◆ DATA FOR REVIEW:

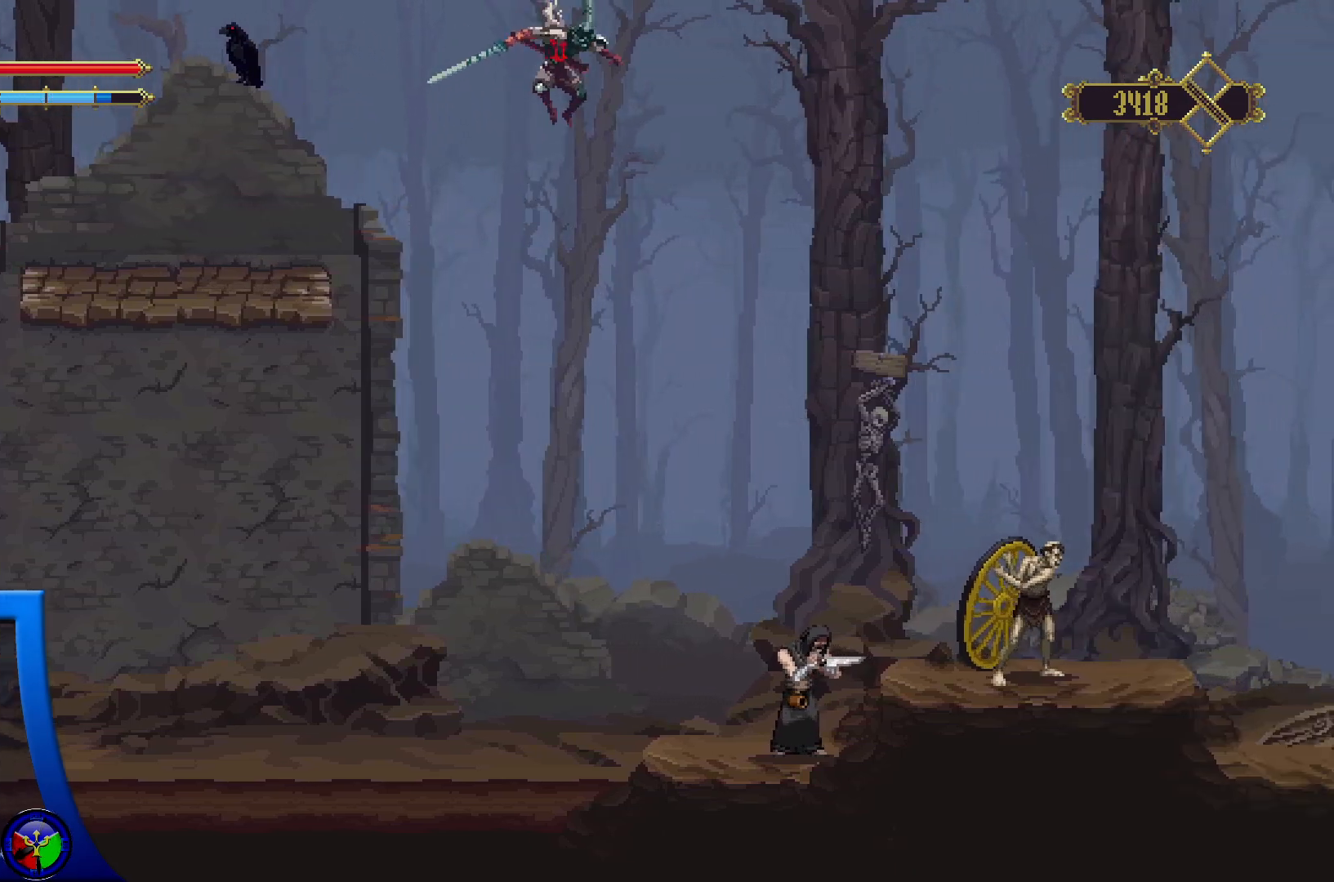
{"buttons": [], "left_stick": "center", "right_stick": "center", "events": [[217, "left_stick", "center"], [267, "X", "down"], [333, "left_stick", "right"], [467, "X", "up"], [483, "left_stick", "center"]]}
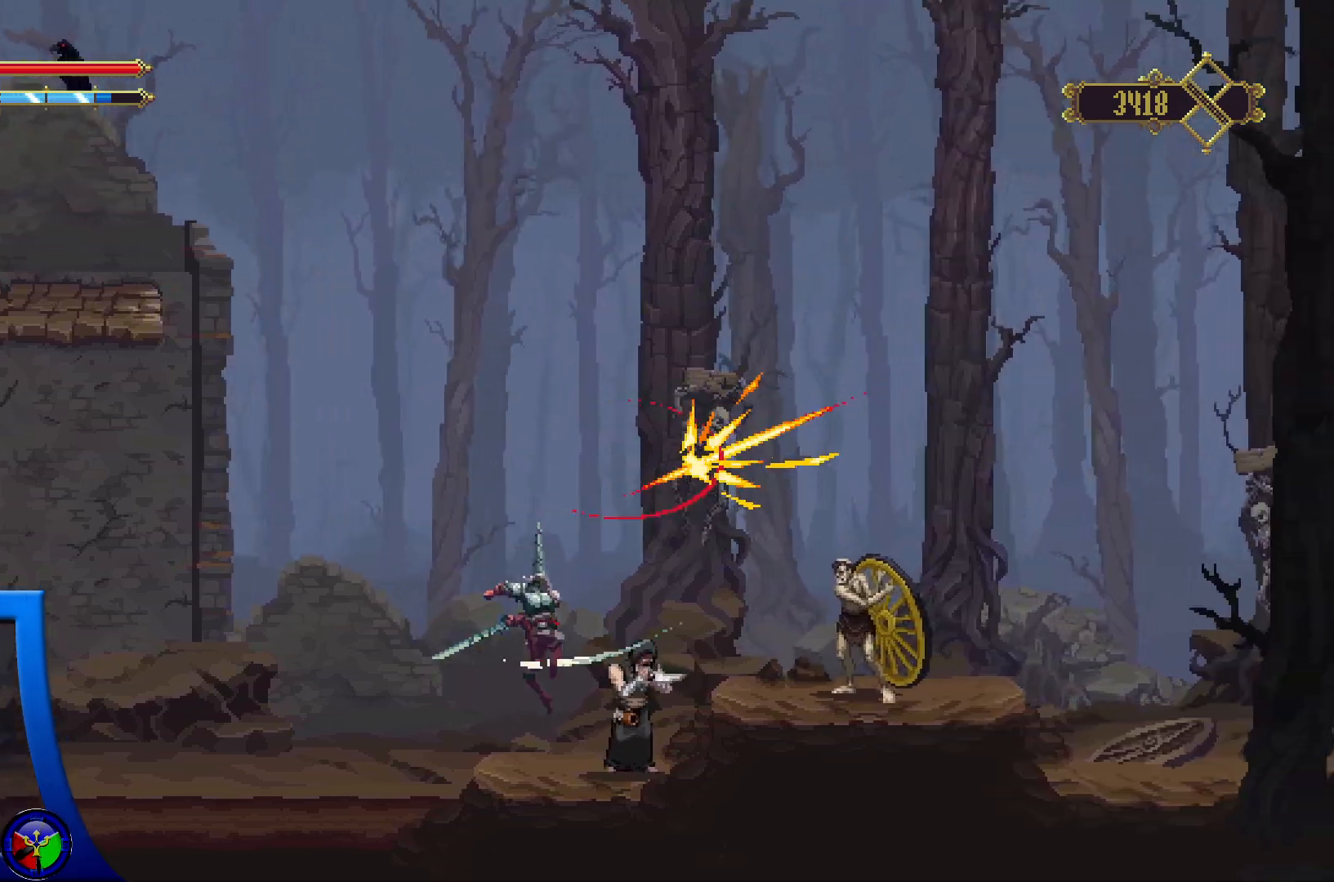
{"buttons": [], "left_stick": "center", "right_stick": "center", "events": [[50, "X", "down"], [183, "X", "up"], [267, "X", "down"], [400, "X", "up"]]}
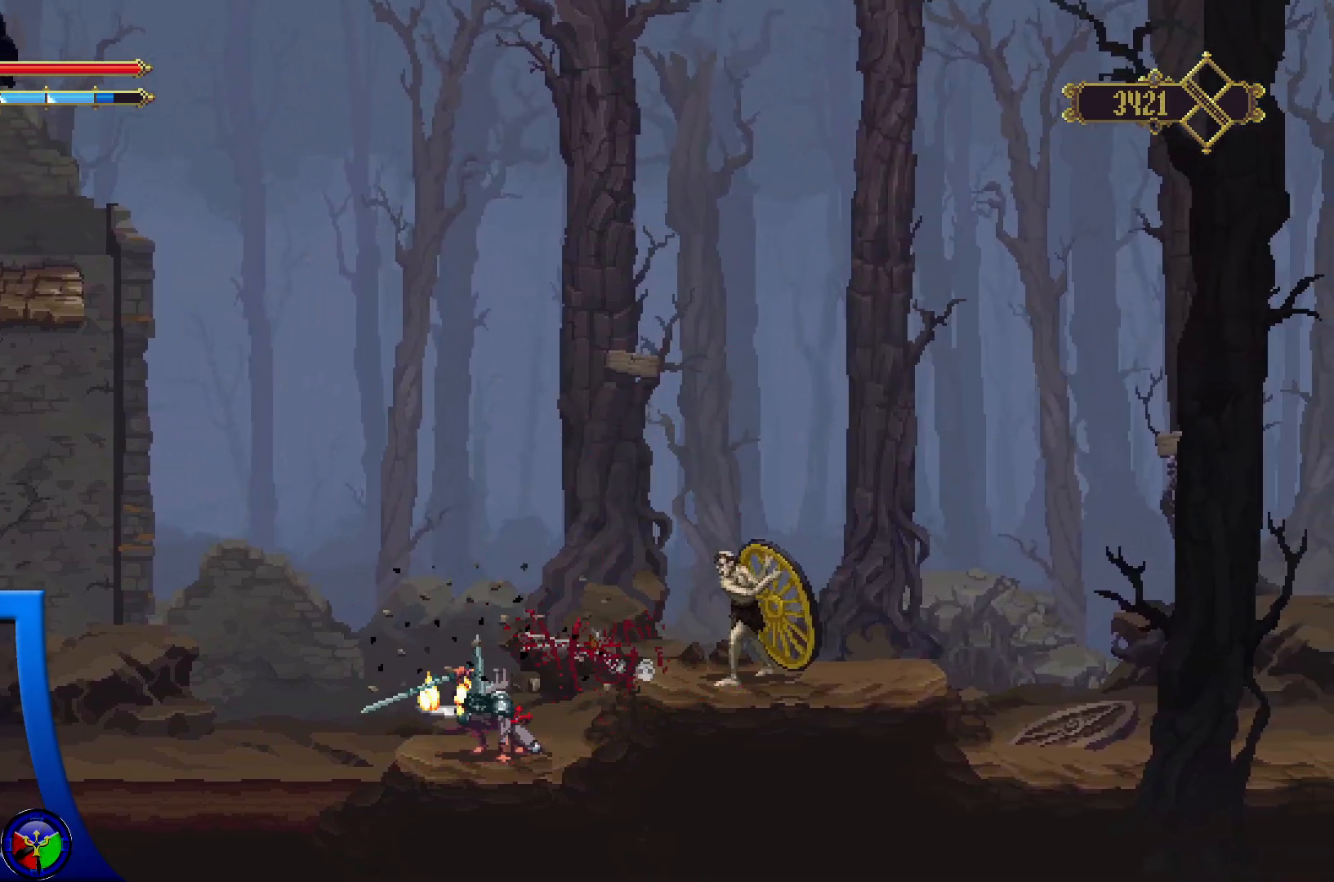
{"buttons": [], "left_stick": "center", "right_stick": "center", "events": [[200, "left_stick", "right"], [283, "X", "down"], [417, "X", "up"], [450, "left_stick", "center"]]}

==

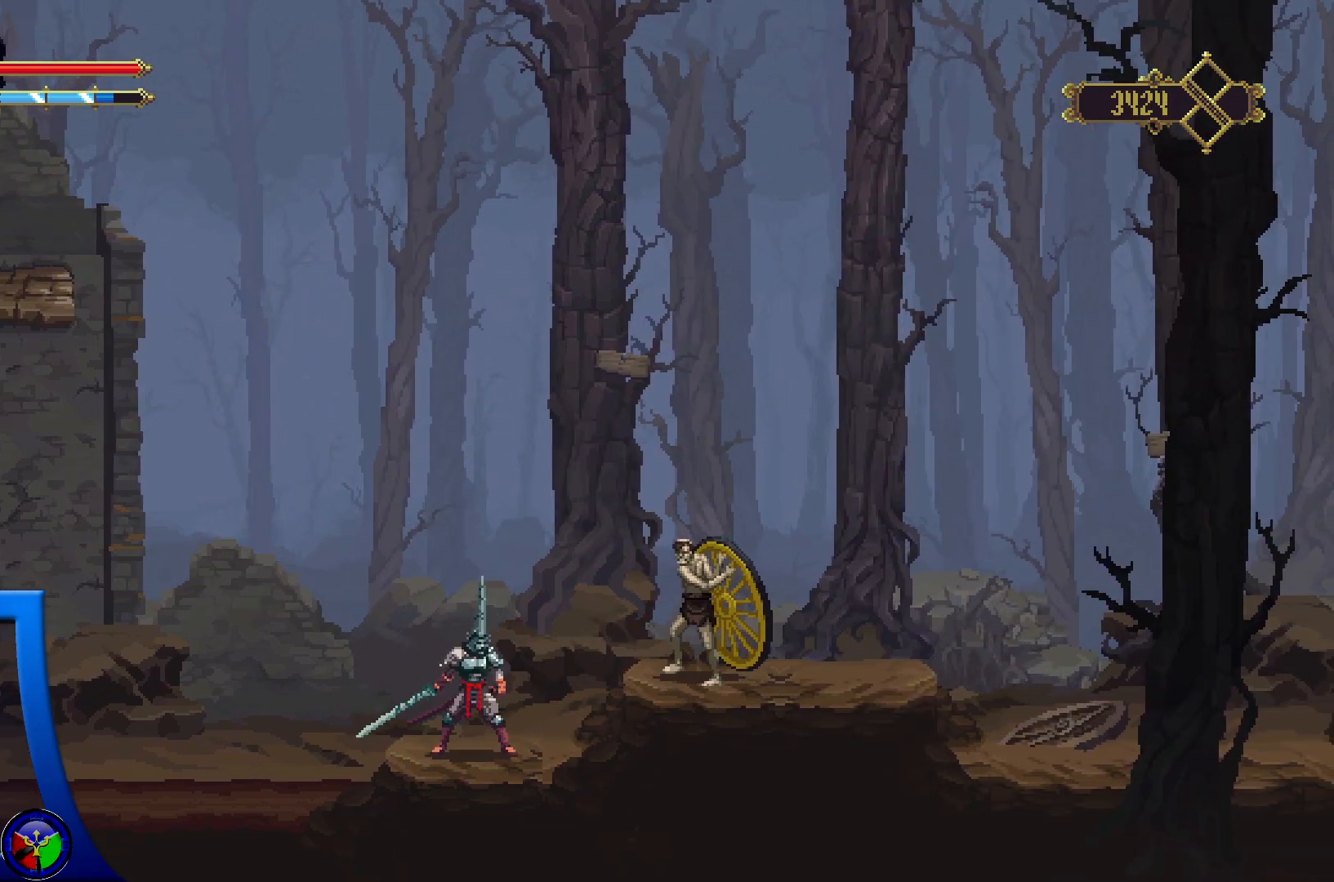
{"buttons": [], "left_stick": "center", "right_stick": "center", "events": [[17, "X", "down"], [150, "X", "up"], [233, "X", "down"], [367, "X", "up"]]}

--

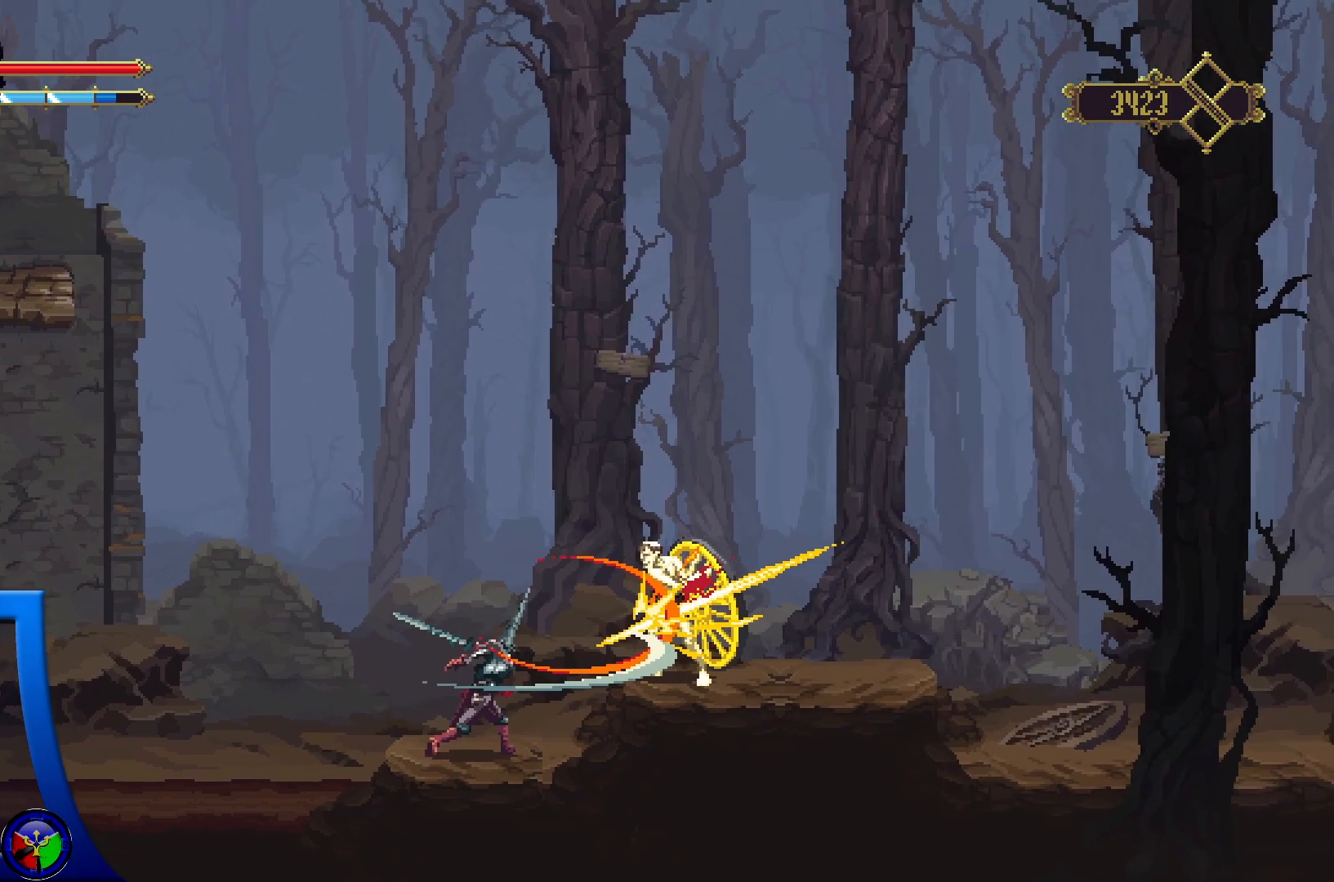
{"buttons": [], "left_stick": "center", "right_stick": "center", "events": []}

◆ EXERCISE REQUIREMENTS: Pick out the lines above containing the word "down", then copy them.

◆ EXERCISE RESPONSE:
{"buttons": [], "left_stick": "center", "right_stick": "center", "events": [[217, "left_stick", "center"], [267, "X", "down"], [333, "left_stick", "right"], [467, "X", "up"], [483, "left_stick", "center"]]}
{"buttons": [], "left_stick": "center", "right_stick": "center", "events": [[50, "X", "down"], [183, "X", "up"], [267, "X", "down"], [400, "X", "up"]]}
{"buttons": [], "left_stick": "center", "right_stick": "center", "events": [[200, "left_stick", "right"], [283, "X", "down"], [417, "X", "up"], [450, "left_stick", "center"]]}
{"buttons": [], "left_stick": "center", "right_stick": "center", "events": [[17, "X", "down"], [150, "X", "up"], [233, "X", "down"], [367, "X", "up"]]}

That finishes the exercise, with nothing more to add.